LÜTFÜ TÜRKKAN (Kocaeli) - Bitiriyorum Sayın Başkanım.

BAŞKAN - Buyurun, toparlayın Sayın Başkan.

LÜTFÜ TÜRKKAN (Kocaeli) - Bu karar, şüphesiz ki bir gaflettir. Kesinlikle uygun bulmuyor ve kabul etmiyoruz. Biz, başkaları gibi böyle bir skandal karara sessiz kalmayacağız. "Görme, duyma, geç." diyerek gözümüzü ve kulağımızı kapatamayız.

Seçim bölgem Kocaeli Çayırova'daki bir sıkıntıdan bahsederek sözlerime son vermek istiyorum. Çayırova'nın nüfusu 134 bin ve Çayırova'da çocuk doktoru yok.
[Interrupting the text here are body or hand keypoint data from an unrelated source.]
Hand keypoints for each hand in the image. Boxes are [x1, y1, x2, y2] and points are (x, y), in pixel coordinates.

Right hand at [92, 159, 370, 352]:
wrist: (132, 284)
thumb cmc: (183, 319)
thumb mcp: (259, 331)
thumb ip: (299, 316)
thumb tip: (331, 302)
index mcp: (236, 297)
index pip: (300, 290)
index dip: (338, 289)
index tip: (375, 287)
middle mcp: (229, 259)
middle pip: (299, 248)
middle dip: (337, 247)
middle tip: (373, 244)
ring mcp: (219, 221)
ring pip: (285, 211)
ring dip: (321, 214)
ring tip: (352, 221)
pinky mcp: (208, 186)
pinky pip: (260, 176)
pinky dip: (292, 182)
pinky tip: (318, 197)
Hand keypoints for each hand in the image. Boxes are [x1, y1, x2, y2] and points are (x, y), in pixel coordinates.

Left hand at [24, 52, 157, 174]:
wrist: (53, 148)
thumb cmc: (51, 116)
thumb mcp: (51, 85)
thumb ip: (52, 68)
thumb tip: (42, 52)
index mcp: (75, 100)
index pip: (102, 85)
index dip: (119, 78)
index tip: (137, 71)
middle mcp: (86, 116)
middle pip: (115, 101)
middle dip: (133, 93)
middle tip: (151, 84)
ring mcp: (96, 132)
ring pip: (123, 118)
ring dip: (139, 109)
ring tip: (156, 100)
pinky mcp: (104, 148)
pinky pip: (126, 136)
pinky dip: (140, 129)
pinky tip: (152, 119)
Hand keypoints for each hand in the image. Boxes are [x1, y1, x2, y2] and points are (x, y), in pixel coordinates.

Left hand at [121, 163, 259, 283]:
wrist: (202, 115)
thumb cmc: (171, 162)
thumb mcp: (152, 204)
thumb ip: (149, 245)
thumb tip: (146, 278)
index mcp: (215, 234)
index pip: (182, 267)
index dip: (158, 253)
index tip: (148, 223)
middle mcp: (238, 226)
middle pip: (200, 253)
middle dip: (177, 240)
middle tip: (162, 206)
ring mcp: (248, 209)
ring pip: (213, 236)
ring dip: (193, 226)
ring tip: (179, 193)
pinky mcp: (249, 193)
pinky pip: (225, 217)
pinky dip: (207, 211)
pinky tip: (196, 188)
Çayırovalı vatandaşlarımız çocuklarını hastalandığında ya İstanbul'daki hastanelere ya da diğer ilçelere götürmek zorunda kalıyorlar. Bir yıl önce, ben, Gebze ve Darıca'yla beraber Çayırova'daki bu sıkıntıyı dile getirmiştim ve soru önergesi vermiştim ancak hâlâ cevap alamadım ve hâlâ ne yazık ki bu sıkıntı devam ediyor. İstanbul'un hemen yakınındaki bir ilçede hâlâ çocuk doktoru olmaması maalesef, düşündürücüdür. Şu anda devlet hastanesi bulunmayan Çayırova'da Gebze Fatih Devlet Hastanesine bağlı semt polikliniği hizmet veriyor. Sağlık Bakanlığının buraya, bir an önce çocuk doktoru ataması yapmasını bekliyoruz.

Yüce Parlamentoyu saygıyla selamlıyorum.